Staub v. Proctor Hosp., 562 U.S. ___, 131 S. Ct. 1186 (2011)

Vincent Staub, a former angiography technician for Proctor Hospital, was a member of the United States Army Reserve. Staub alleged that his employment was terminated in violation of the Uniformed Services Employment and Reemployment Rights Act of 1994 (“USERRA”) because his supervisor (Janice Mulally) and her supervisor (Michael Korenchuk) were hostile to Staub’s military obligations (e.g., Staub’s absence from work to attend monthly drill and training sessions).
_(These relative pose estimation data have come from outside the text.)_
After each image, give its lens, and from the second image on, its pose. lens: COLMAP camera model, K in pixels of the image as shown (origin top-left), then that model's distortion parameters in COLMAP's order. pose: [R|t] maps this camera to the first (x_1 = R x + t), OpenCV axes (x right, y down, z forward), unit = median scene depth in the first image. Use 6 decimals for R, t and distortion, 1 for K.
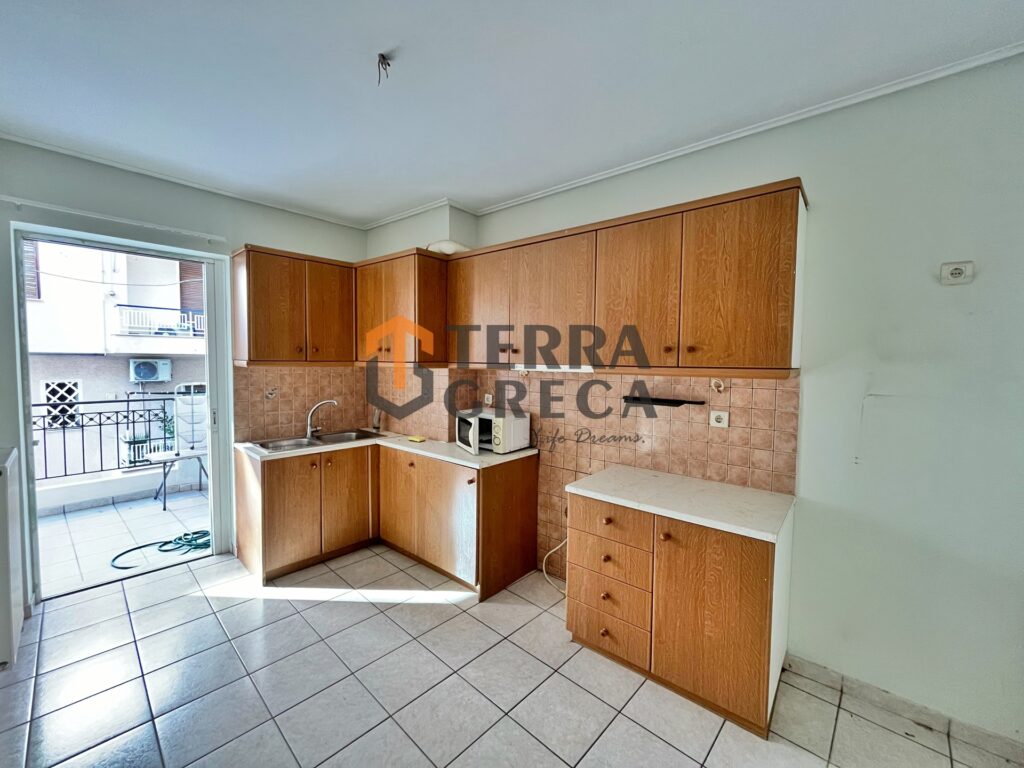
lens RADIAL K [[414.9, 0, 506.3], [0, 414.9, 385.0], [0, 0, 1]] dist [-0.001625, -0.000229]
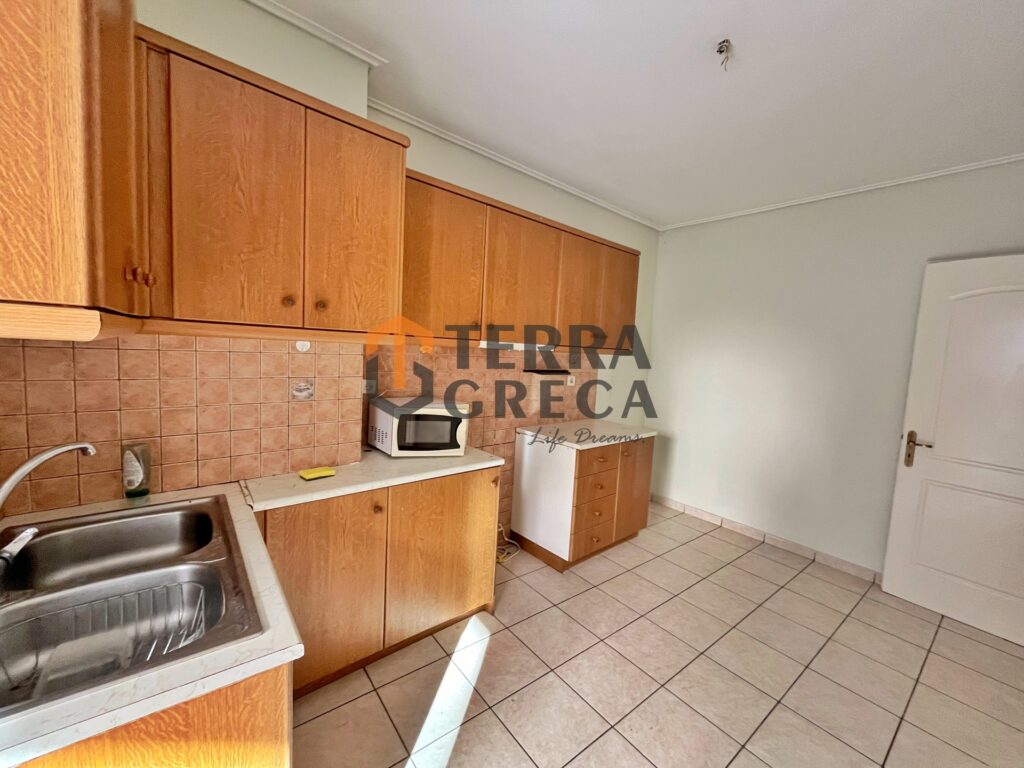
lens RADIAL K [[422.2, 0, 530.3], [0, 422.2, 381.8], [0, 0, 1]] dist [-0.002224, -0.000202]
pose [[0.124831, -0.091004, 0.987996, -0.915898], [-0.003857, 0.995733, 0.092204, -0.050942], [-0.992171, -0.015321, 0.123947, 0.843768]]
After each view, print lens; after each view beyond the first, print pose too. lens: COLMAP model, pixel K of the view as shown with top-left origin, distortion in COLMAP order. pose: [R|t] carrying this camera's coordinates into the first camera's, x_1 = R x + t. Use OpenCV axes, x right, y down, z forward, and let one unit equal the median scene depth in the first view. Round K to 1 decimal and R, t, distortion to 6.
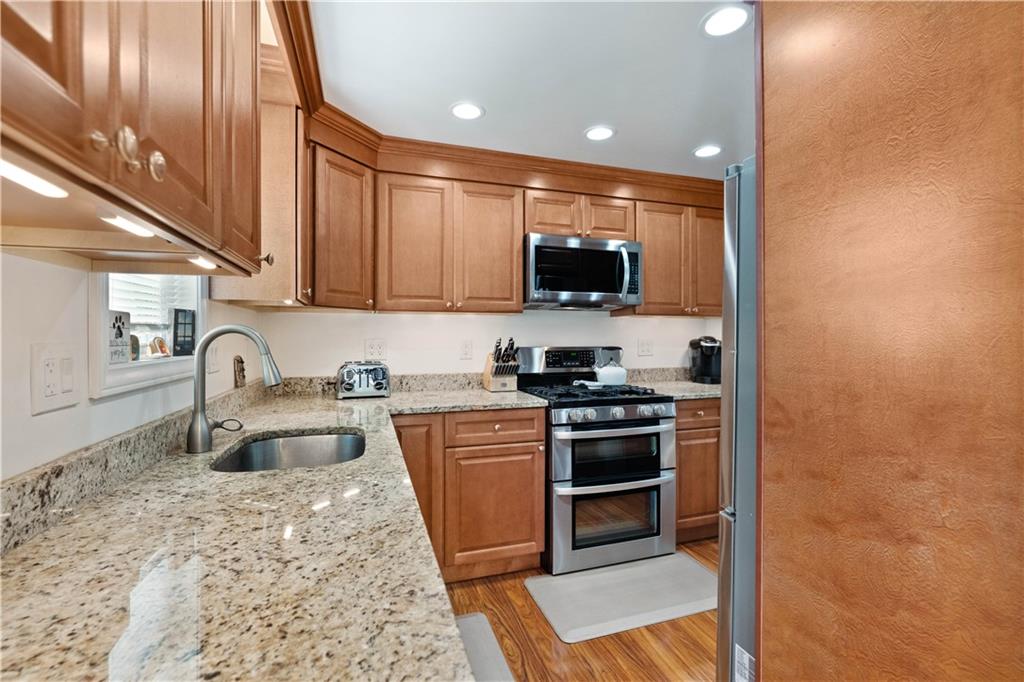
lens RADIAL K [[439.1, 0, 506.8], [0, 439.1, 337.3], [0, 0, 1]] dist [-0.001704, -0.000019]
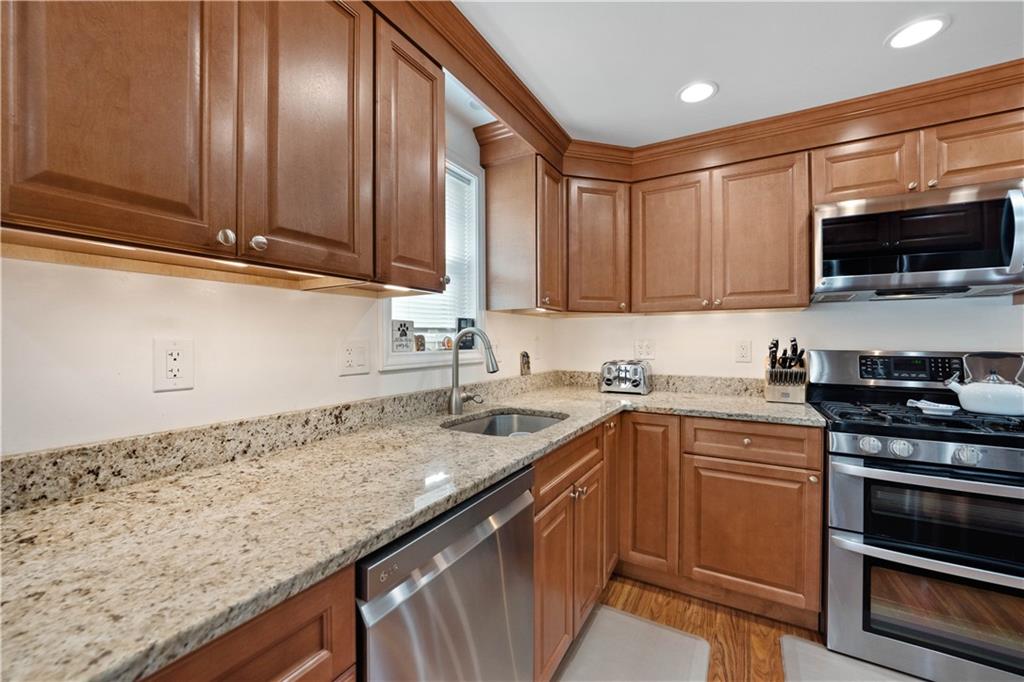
lens RADIAL K [[403.9, 0, 512.0], [0, 403.9, 341.0], [0, 0, 1]] dist [-0.008775, 0.000315]
pose [[0.671065, 0.002872, -0.741393, 0.249597], [-0.001868, 0.999996, 0.002182, 0.006420], [0.741396, -0.000079, 0.671068, 0.126302]]
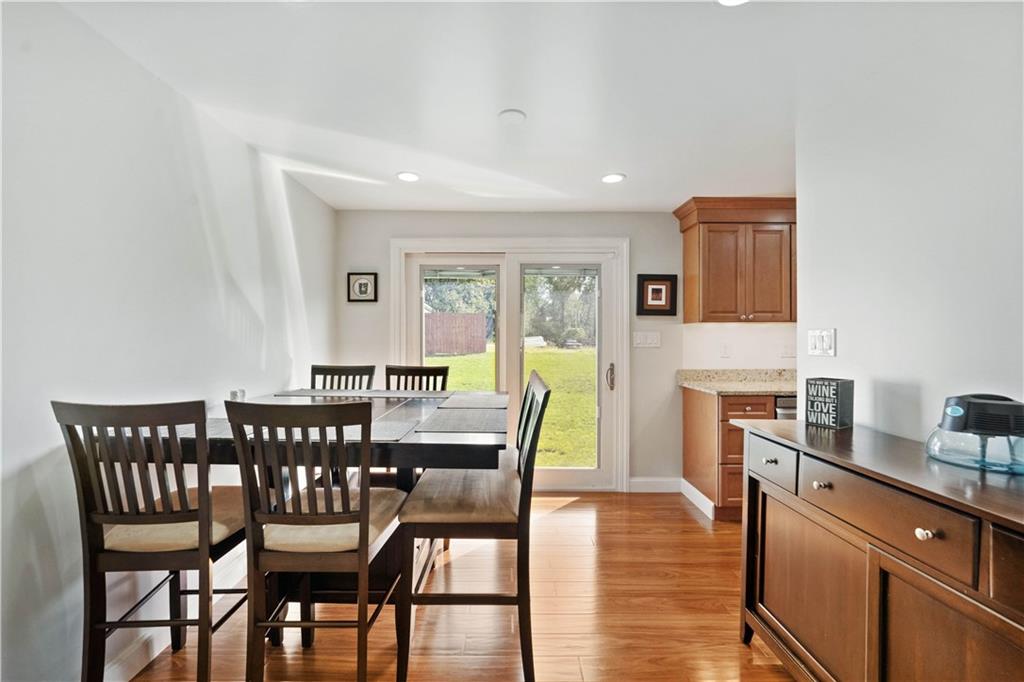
lens RADIAL K [[439.1, 0, 506.8], [0, 439.1, 337.3], [0, 0, 1]] dist [-0.001704, -0.000019]
pose [[-0.298413, -0.002343, -0.954434, 1.451437], [-0.003290, 0.999994, -0.001426, -0.007389], [0.954431, 0.002715, -0.298419, -0.136946]]
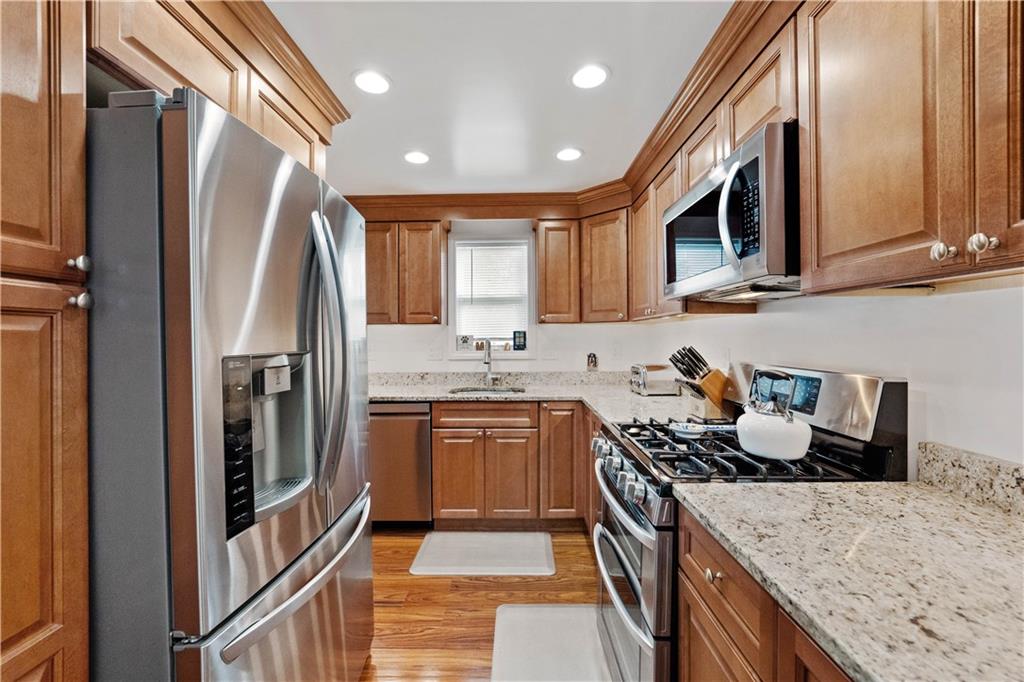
lens RADIAL K [[425.6, 0, 512.0], [0, 425.6, 341.0], [0, 0, 1]] dist [-0.001832, -0.000042]
pose [[-0.327063, 0.007526, -0.944972, 0.945309], [0.002257, 0.999972, 0.007183, -0.017419], [0.945000, 0.000217, -0.327071, 1.107230]]
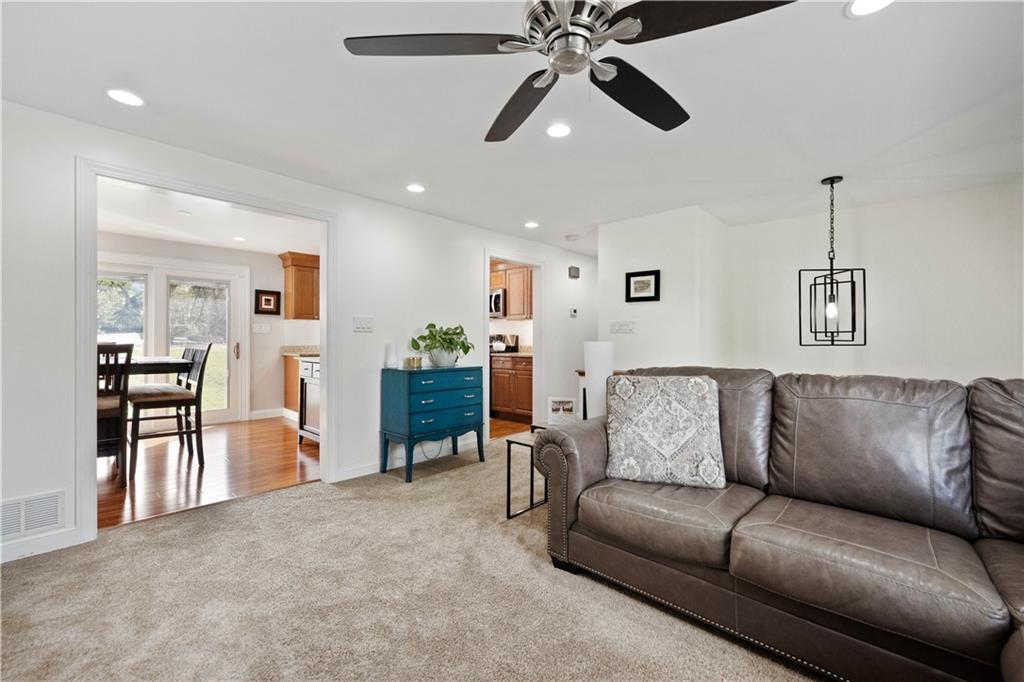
lens RADIAL K [[425.6, 0, 512.0], [0, 425.6, 341.0], [0, 0, 1]] dist [-0.001832, -0.000042]
pose [[0.492380, 0.006713, -0.870355, 2.813068], [-0.004810, 0.999976, 0.004992, 0.053943], [0.870367, 0.001728, 0.492400, -0.074790]]
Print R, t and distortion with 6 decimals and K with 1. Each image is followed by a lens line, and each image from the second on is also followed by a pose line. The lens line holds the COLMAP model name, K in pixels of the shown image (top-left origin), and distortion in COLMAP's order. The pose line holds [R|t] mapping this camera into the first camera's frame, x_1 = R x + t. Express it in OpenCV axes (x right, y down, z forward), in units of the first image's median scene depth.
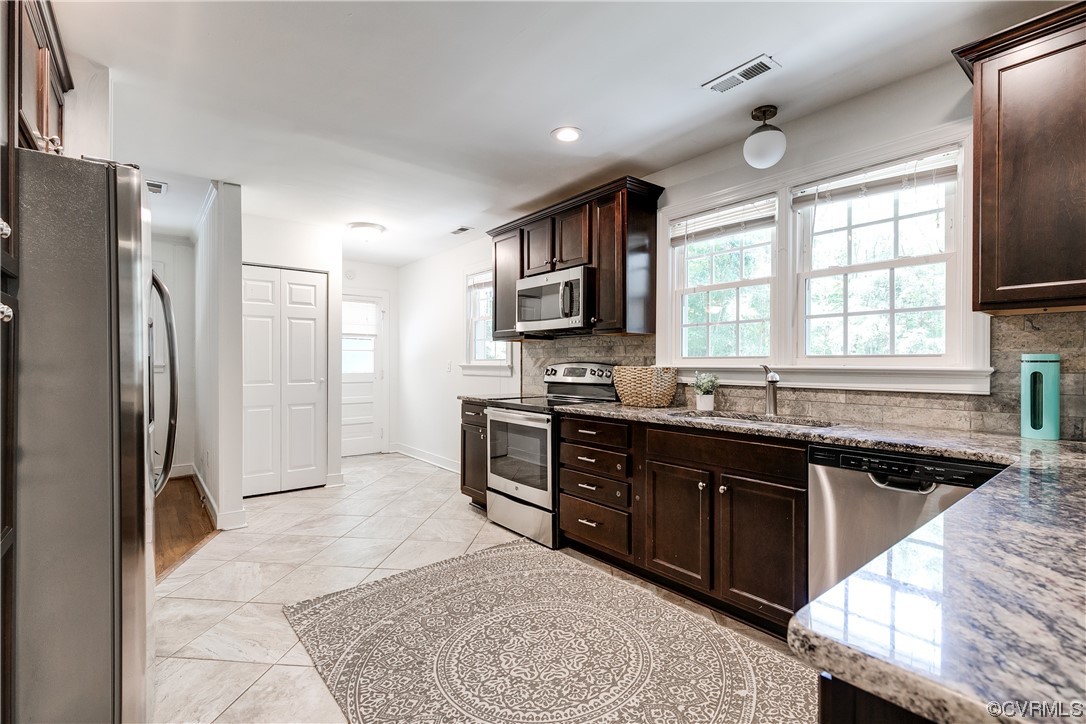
lens RADIAL K [[492.9, 0, 563.7], [0, 492.9, 364.2], [0, 0, 1]] dist [0.010831, -0.002510]
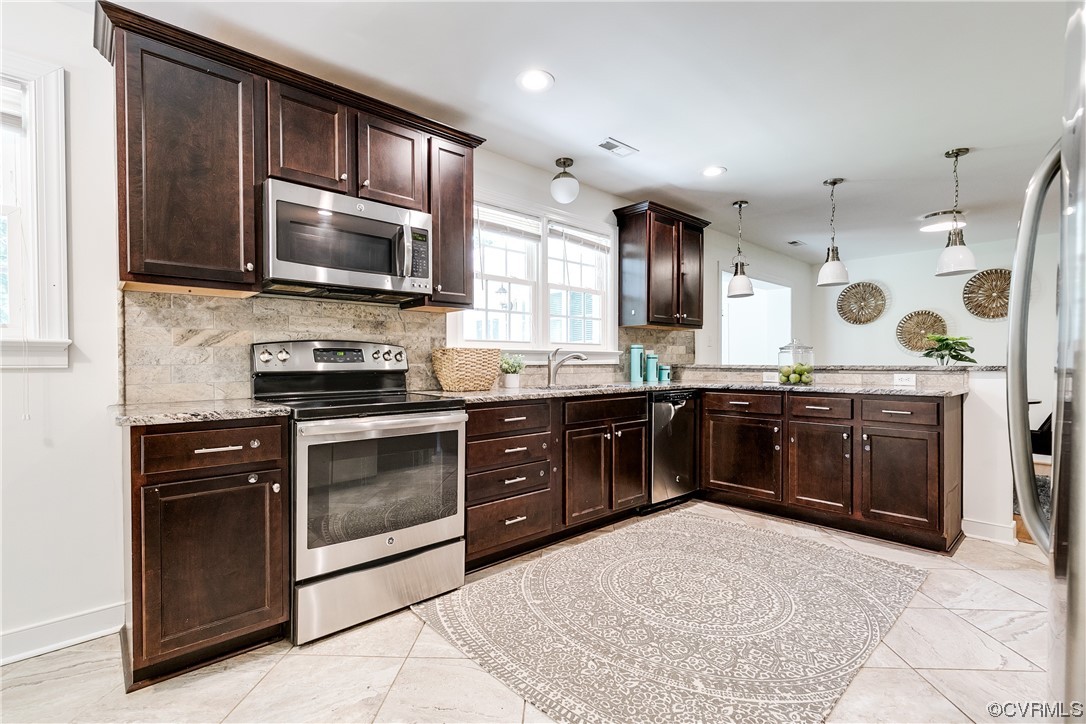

Mulally complained that “everyone else [had] to bend over backwards to cover [Staub’s] schedule for the Reserves,” and Korenchuk referred to Staub’s military obligations as “a bunch of smoking and joking and a waste of taxpayers’ money.” Staub was issued a Corrective Action disciplinary warning for purportedly failing to stay in his work area when he was not working with a patient, and his employment was eventually terminated by Linda Buck (the vice president of human resources) based on Staub’s ignoring the directive in the Corrective Action. Although Staub convinced a jury that he was terminated in violation of the statute, the Seventh Circuit Court of Appeals reversed, holding that an employer is not liable for the anti-military animus of a supervisor who was not charged with making the ultimate employment decision, and in this case, Buck had that responsibility. The United States Supreme Court disagreed and reversed the Seventh Circuit, holding that “if a supervisor performs an act motivated by anti-military animus that is intended by the supervisor to cause an adverse employment action, and if that act is a proximate cause of the ultimate employment action, then the employer is liable under USERRA.”